Excellence requires confrontation.

Leaders who can’t confront:

  1. Live with nagging frustration.
  2. Fall below their potential.
  3. Lead unremarkable organizations.

4 reasons you avoid confrontation:

  1. Self interest. What if they get upset with you?
  2. False compassion. Real compassion confronts. False compassion avoids.
  3. Beliefs that confrontation is cruel. If confrontation isn’t helpful, don’t do it.
  4. Concern you won’t confront well.

12 ways to overcome fear and confront like a master:

  1. Believe in the ability of others. Protecting people prolongs weakness.
  2. Commit to serve others and make things better. Stress decreases the more you focus on serving others and bringing value.
  3. Reflect on past successes and failures, before confrontation. What worked? What didn’t work in the past? Confront your own failures or you’ll repeat them.
  4. Define what you want, but don’t practice (over-rehearse) what you say. Too much rehearsal makes you sound fake.
  5. Expand perspective. Pain limits perspective. All you think about is the toothache. Remember the big picture.
  6. Develop alternatives and chose one. Don’t look for “the” way. Find “a” way.
  7. Agree on issues. Confrontation means bringing up issues someone hasn’t acknowledged.
  8. Respond to defensiveness by asking, “What am I missing?”
  9. Use their language.
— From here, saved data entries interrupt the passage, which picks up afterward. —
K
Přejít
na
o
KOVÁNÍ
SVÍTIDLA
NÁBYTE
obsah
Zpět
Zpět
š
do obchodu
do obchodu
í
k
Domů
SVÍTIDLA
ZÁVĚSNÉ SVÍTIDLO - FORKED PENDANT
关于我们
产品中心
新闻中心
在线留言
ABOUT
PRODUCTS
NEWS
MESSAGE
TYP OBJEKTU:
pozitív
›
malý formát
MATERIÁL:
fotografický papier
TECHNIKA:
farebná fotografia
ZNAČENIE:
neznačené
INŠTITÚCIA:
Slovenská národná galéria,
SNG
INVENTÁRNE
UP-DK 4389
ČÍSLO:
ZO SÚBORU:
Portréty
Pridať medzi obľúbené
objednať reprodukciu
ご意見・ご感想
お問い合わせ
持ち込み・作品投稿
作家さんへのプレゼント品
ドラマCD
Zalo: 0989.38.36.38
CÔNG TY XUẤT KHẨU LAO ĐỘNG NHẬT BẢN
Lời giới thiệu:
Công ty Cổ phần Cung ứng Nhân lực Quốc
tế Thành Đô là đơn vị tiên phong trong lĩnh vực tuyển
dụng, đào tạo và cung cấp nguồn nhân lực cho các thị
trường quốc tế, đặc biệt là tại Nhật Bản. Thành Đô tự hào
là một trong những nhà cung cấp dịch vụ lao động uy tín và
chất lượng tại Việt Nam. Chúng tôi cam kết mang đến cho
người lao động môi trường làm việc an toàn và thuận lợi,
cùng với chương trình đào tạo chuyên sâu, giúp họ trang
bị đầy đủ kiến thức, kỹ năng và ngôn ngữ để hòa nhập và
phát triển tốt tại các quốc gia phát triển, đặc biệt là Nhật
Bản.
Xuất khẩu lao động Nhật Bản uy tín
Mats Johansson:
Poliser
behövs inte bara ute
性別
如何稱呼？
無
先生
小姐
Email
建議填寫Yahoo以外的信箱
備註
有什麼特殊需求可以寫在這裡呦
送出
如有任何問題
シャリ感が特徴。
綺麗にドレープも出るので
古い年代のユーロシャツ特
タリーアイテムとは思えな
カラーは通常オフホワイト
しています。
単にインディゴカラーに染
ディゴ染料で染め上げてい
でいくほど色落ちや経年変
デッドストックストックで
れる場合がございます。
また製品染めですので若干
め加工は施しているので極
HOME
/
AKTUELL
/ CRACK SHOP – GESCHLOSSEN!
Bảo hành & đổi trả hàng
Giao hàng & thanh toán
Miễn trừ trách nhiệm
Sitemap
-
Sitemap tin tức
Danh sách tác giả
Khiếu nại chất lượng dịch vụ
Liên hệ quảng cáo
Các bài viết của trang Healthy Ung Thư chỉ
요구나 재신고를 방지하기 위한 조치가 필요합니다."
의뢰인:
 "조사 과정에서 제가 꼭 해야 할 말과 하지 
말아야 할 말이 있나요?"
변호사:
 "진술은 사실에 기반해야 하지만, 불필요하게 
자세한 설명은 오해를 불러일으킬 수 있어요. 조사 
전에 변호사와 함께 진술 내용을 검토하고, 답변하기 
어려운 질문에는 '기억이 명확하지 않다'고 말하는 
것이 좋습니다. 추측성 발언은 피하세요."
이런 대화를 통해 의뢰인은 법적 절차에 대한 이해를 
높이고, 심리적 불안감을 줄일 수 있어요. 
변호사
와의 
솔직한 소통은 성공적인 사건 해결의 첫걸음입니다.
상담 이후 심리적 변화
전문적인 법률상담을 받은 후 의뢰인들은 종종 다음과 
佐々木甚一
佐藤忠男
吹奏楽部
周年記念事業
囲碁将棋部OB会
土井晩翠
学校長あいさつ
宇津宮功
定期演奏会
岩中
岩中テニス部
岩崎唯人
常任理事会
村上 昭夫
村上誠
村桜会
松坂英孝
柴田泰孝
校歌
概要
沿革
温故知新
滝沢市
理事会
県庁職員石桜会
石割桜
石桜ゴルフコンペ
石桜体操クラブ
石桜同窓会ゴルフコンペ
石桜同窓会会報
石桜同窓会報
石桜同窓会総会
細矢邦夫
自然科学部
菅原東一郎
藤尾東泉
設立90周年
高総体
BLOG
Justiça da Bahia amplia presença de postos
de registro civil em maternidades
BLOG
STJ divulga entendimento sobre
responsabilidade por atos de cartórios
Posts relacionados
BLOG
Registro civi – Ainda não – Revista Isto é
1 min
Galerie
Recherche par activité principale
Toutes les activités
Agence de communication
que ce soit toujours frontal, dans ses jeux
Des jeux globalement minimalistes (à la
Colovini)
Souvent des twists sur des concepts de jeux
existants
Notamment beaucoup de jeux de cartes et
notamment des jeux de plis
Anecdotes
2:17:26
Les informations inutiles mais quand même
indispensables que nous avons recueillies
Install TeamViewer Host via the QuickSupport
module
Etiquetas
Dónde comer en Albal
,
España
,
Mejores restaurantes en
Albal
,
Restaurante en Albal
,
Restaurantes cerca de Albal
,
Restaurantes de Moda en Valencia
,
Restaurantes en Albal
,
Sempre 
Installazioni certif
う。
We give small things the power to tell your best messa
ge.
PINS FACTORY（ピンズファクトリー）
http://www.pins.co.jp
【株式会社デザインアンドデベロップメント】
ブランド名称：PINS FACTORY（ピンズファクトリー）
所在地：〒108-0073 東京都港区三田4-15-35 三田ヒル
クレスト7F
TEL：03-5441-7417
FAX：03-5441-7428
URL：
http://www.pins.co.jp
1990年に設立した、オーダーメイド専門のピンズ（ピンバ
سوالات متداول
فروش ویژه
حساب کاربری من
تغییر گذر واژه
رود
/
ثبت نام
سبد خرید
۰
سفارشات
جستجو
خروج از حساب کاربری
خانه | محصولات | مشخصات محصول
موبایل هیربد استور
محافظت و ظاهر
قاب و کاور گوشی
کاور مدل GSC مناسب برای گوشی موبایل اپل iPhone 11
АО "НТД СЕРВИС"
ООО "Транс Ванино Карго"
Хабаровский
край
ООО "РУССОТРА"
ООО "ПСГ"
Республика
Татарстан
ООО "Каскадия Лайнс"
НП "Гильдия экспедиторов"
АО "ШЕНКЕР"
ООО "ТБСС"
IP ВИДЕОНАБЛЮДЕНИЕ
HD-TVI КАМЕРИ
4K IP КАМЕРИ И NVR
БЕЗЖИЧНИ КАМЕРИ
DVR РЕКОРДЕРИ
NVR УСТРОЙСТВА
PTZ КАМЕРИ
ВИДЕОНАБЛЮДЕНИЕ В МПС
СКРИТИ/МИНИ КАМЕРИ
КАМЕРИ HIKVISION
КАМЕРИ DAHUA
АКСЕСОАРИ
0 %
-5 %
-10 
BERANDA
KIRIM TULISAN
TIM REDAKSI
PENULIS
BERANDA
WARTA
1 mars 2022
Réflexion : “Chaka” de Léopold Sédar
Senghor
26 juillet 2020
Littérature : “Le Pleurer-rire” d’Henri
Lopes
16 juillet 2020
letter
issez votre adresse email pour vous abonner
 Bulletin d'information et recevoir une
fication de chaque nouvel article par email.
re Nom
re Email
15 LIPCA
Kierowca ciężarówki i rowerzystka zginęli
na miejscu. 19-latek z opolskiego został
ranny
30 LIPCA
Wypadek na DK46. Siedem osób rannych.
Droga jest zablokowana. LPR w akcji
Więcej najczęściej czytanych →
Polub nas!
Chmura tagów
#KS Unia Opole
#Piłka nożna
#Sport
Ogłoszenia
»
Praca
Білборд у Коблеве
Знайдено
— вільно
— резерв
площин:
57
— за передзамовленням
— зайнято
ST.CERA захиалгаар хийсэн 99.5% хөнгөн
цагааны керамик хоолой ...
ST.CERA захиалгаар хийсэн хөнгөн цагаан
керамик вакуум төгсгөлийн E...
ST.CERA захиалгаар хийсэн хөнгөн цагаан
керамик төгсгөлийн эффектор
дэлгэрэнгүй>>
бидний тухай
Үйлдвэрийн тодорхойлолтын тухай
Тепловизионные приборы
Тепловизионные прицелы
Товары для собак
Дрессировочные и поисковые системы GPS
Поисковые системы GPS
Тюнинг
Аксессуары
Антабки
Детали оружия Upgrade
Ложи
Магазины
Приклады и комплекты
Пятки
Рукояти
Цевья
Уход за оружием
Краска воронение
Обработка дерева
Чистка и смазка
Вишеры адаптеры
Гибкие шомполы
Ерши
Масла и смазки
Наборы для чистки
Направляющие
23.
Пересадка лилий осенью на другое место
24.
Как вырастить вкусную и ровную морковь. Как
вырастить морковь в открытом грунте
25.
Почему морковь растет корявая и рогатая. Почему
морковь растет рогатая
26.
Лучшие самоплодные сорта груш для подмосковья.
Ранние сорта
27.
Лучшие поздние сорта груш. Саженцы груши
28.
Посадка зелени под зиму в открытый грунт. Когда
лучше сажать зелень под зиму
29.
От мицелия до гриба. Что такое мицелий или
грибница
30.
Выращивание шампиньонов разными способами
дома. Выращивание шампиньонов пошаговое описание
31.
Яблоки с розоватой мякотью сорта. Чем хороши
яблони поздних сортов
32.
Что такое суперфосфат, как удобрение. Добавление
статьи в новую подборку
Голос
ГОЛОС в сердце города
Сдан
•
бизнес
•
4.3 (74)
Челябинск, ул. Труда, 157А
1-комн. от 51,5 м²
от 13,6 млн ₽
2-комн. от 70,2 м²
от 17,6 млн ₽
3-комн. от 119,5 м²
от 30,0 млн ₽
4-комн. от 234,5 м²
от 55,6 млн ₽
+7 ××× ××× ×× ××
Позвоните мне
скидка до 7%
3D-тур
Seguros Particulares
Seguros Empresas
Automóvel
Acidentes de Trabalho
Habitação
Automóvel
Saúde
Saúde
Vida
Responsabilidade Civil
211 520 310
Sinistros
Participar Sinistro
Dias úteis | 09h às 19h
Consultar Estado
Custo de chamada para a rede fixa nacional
One of the most challenging things I’ve heard was a simple question that contained my own words. I mentioned something I’d like to do, but had put on the back burner. He asked, “How could you move this to the front burner?” I immediately felt responsibility.
  10. Limit scope. “Everyone feels this way,” expands issues. “Here’s what I need from you,” narrows conversations to the immediate realm of control.
  11. Focus on what matters. Leaders who argue insignificant points stall progress. Ego needs to win all the time.
  12. Build relationships that withstand confrontation. How would you treat teammates today, if you knew confrontation was coming next month?

 How might leaders confront like pros?